In each case, a user will need to call checkpoint_simulator.x using mpirun (or similar MPI launcher). When a user does this they need to call it with nx * ny * 6 processes. So if a user wants to run this set of options:

--nx 6 --ny 6 --im_world 180 --lm 181

then it must be called as:

mpirun -np 216 checkpoint_simulator.x --nx 6 --ny 6 --im_world 180 --lm 181

The README.md also details a way for users to use a configuration file to control checkpoint_simulator.x.

restart_simulator.x

restart_simulator.x is the read counterpart to checkpoint_simulator.x. It has all the same caveats as checkpoint_simulator.x such as needing to use nx * ny * 6 MPI processes. However, the one main difference is it is a read benchmark so it needs a file to read! Thus, you MUST run checkpoint_simulator.x first to generate the file used in restart_simulator.x.

__INSTRUCTIONS FOR THE TASK__
Reproduce the passage on running the checkpoint and restart simulators word for word, with no changes.

__DATA SEGMENT__
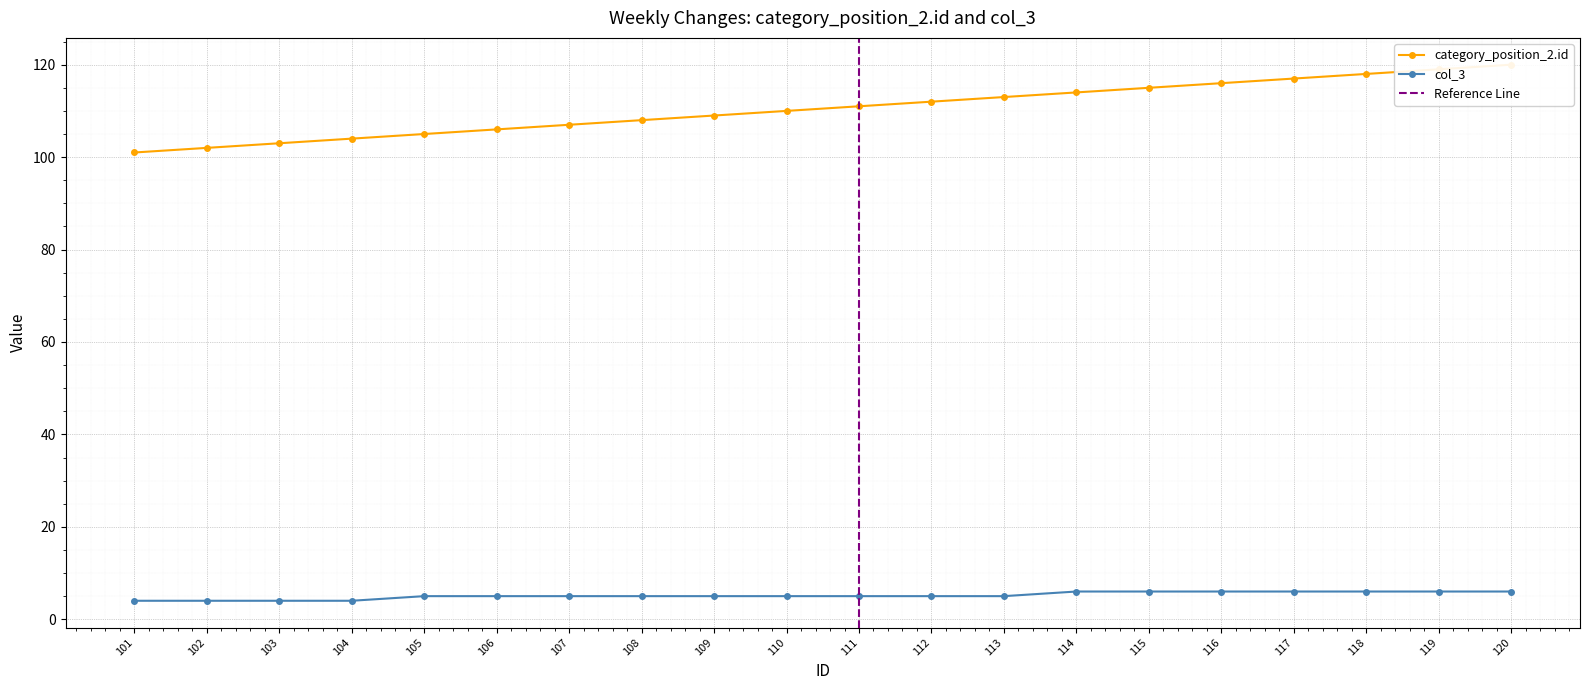

True or false: category_position_2.id and col_3 cross at least once.

False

__YOUR SOLUTION__
In each case, a user will need to call checkpoint_simulator.x using mpirun (or similar MPI launcher). When a user does this they need to call it with nx * ny * 6 processes. So if a user wants to run this set of options:

--nx 6 --ny 6 --im_world 180 --lm 181

then it must be called as:

mpirun -np 216 checkpoint_simulator.x --nx 6 --ny 6 --im_world 180 --lm 181

The README.md also details a way for users to use a configuration file to control checkpoint_simulator.x.

restart_simulator.x

restart_simulator.x is the read counterpart to checkpoint_simulator.x. It has all the same caveats as checkpoint_simulator.x such as needing to use nx * ny * 6 MPI processes. However, the one main difference is it is a read benchmark so it needs a file to read! Thus, you MUST run checkpoint_simulator.x first to generate the file used in restart_simulator.x.